* REQUIRED WORK:
A) In the album article, who wrote the song "The Morning After"?
B) Repeat the part of the album article that opens with the words containing "Maureen McGovern chronology" and closes with "of popular albums.".

* SOURCE EXTRACT:
Studio album by Maureen McGovern
- Released: July 1973
- Recorded: Spring 1973
- Studio: Agency Recording Studios, 1730 E. 24th Cleveland, OH 44114
- Genre: Pop
- Length: 29:56
- Label: 20th Century
- Producer: Carl Maduri

Maureen McGovern chronology
|  | The Morning After (1973) | Nice to Be Around (1974) |

= The Morning After (Maureen McGovern album) =

The Morning After was Maureen McGovern's first studio album, released in July 1973 (see 1973 in music).

The album was released by popular demand following an Academy Award win for Best Song for "The Morning After", written by Al Kasha and Joel Hirschhorn. After the song's subsequent rise up the Billboard Top 100 charts, the eponymous album was released, eventually peaking in September at #77 on the Billboard Hot 200 list of popular albums.

* Body or hand keypoint data:

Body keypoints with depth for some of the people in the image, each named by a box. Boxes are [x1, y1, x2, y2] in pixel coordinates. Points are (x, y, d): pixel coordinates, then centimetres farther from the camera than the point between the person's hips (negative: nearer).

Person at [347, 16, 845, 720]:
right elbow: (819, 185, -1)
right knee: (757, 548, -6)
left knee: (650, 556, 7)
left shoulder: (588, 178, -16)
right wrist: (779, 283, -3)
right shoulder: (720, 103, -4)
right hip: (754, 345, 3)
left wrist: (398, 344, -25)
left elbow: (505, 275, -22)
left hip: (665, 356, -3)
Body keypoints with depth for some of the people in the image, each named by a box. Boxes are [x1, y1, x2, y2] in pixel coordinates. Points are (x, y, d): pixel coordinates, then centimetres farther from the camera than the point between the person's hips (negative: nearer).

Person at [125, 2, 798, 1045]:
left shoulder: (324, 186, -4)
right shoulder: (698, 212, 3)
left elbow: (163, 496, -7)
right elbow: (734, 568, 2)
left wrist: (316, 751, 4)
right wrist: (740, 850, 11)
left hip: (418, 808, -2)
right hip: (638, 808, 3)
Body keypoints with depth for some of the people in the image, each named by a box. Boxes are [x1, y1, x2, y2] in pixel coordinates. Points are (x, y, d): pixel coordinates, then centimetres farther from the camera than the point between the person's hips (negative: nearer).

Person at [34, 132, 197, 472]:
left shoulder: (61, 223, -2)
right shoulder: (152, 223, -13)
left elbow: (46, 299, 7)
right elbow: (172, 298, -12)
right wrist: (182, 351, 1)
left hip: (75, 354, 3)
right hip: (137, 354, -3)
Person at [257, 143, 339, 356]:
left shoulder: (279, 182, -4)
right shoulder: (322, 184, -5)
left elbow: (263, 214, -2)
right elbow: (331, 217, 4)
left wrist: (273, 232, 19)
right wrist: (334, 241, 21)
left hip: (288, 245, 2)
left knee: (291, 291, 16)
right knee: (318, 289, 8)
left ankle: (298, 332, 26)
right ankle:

* SOLUTIONS TO EACH TASK:
A) Al Kasha and Joel Hirschhorn.

B)
Maureen McGovern chronology
|  | The Morning After (1973) | Nice to Be Around (1974) |

= The Morning After (Maureen McGovern album) =

The Morning After was Maureen McGovern's first studio album, released in July 1973 (see 1973 in music).

The album was released by popular demand following an Academy Award win for Best Song for "The Morning After", written by Al Kasha and Joel Hirschhorn. After the song's subsequent rise up the Billboard Top 100 charts, the eponymous album was released, eventually peaking in September at #77 on the Billboard Hot 200 list of popular albums.